Define clear SOPs for each task type
Specify tools, instructions, workflows, and success criteria
Consider edge cases and failure modes
Choose the right implementation format for your platform

Version Control

SOPs should be versioned like code
Changes to procedures should be reviewed
Rollback capability when SOPs degrade performance

Testing

Test SOPs against representative scenarios
Measure success rates, efficiency, quality
Regression testing when SOPs or models change

Iteration

Observe agent behavior in production
Identify where SOPs fail or underperform
Refine procedures based on real-world feedback

Conclusion

The evolution is clear:

Paradigm	Core Question	Focus
Prompt Engineering	“What should I say to the model?”	Crafting inputs
Context Engineering	“What should the model know?”	Managing information
Intelligence Engineering	“How should the system behave?”	Designing SOPs

We have powerful models. They can think, reason, and generate. But thinking isn’t doing.
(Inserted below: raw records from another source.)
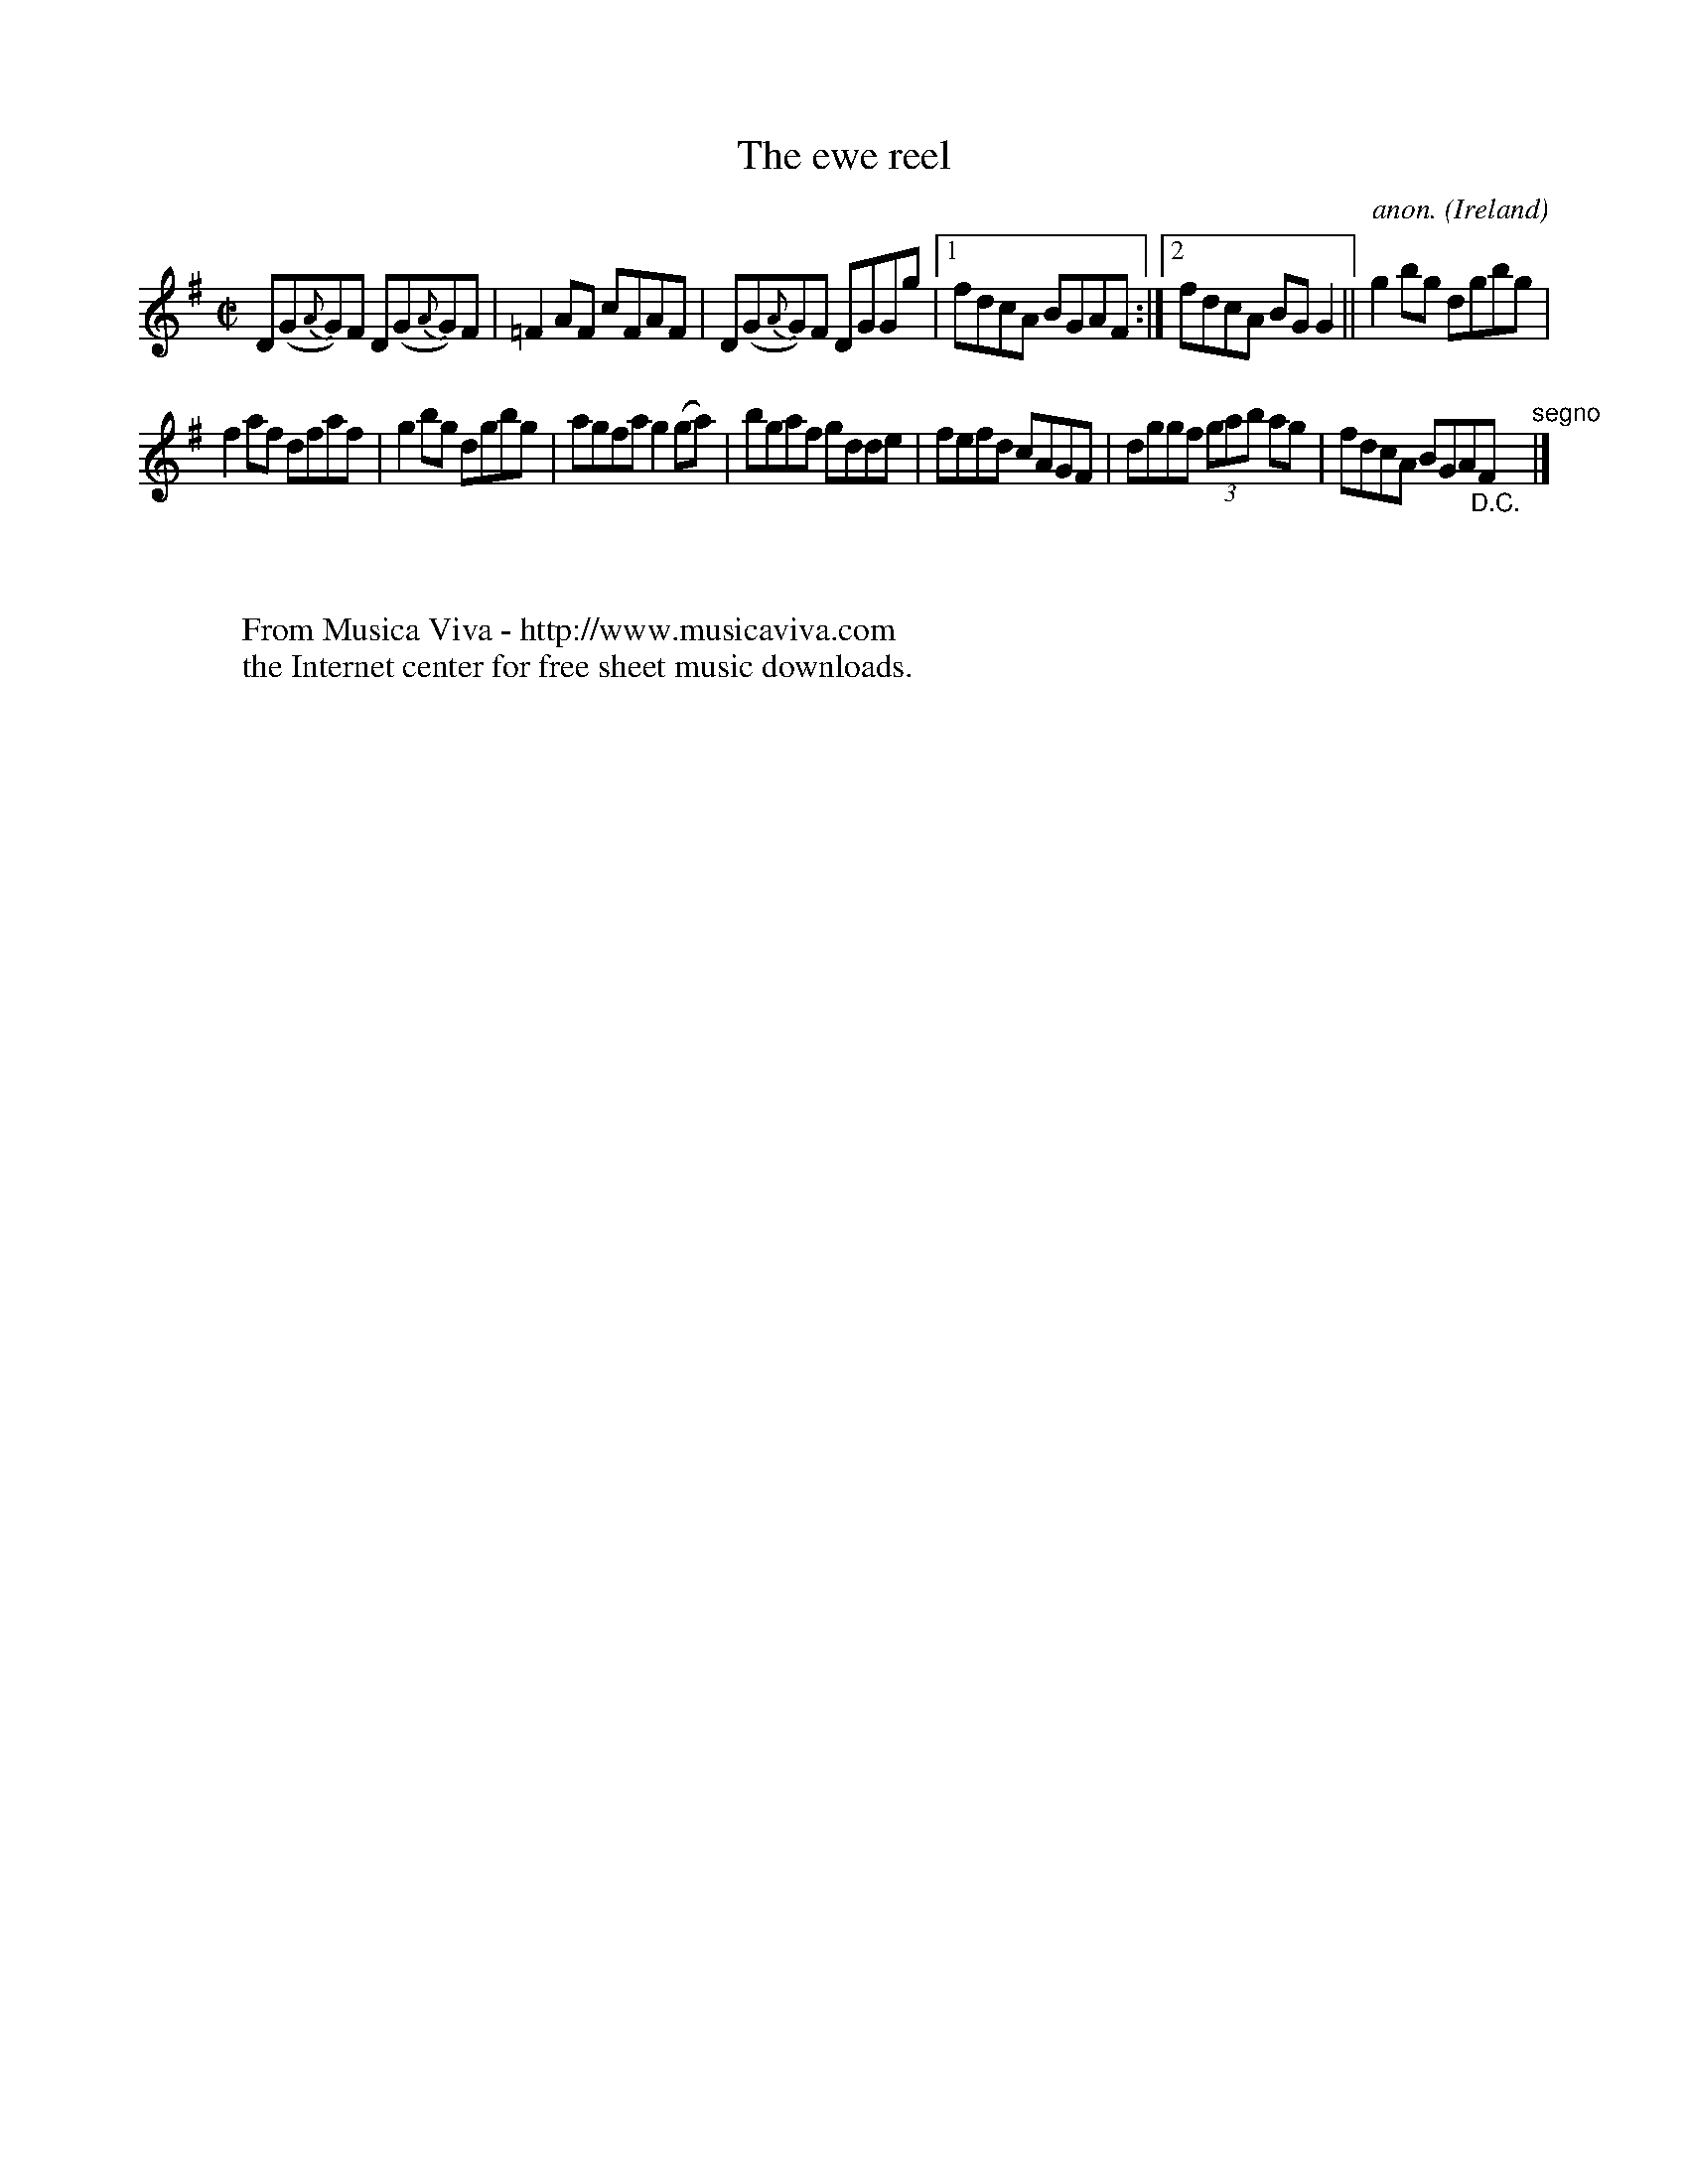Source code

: X:504
T:The ewe reel
C:anon.
O:Ireland
B:Francis O'Neill: "The Dance Music of Ireland" (1907) no. 504
R:Reel
Z:Transcribed by Frank Nordberg - http://www.musicaviva.com
F:http://www.musicaviva.com/abc/tunes/ireland/oneill-1001/0504/oneill-1001-0504-1.abc
M:C|
L:1/8
K:G
D(G{A}G)F D(G{A}G)F|=F2AF cFAF|D(G{A}G)F DGGg|[1 fdcA BGAF:|[2 fdcA BGG2||g2bg dgbg|
f2af dfaf|g2bg dgbg|agfa g2(ga)|bgaf gdde|fefd cAGF|dggf (3gab ag|fdcA BGA"_D.C."F"^segno" |]
W:
W:
W:  From Musica Viva - http://www.musicaviva.com
W:  the Internet center for free sheet music downloads.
The agent layer—through SOPs—bridges that gap.

Intelligence Engineering is the discipline of encoding procedural knowledge into agent systems. Whether you call them Skills, agent.md, .cursorrules, or something else—they’re all SOPs. They’re all ways of telling an agent how to apply intelligence to get real work done.

The model brings reasoning. The SOP brings the structure. Together, they solve production problems.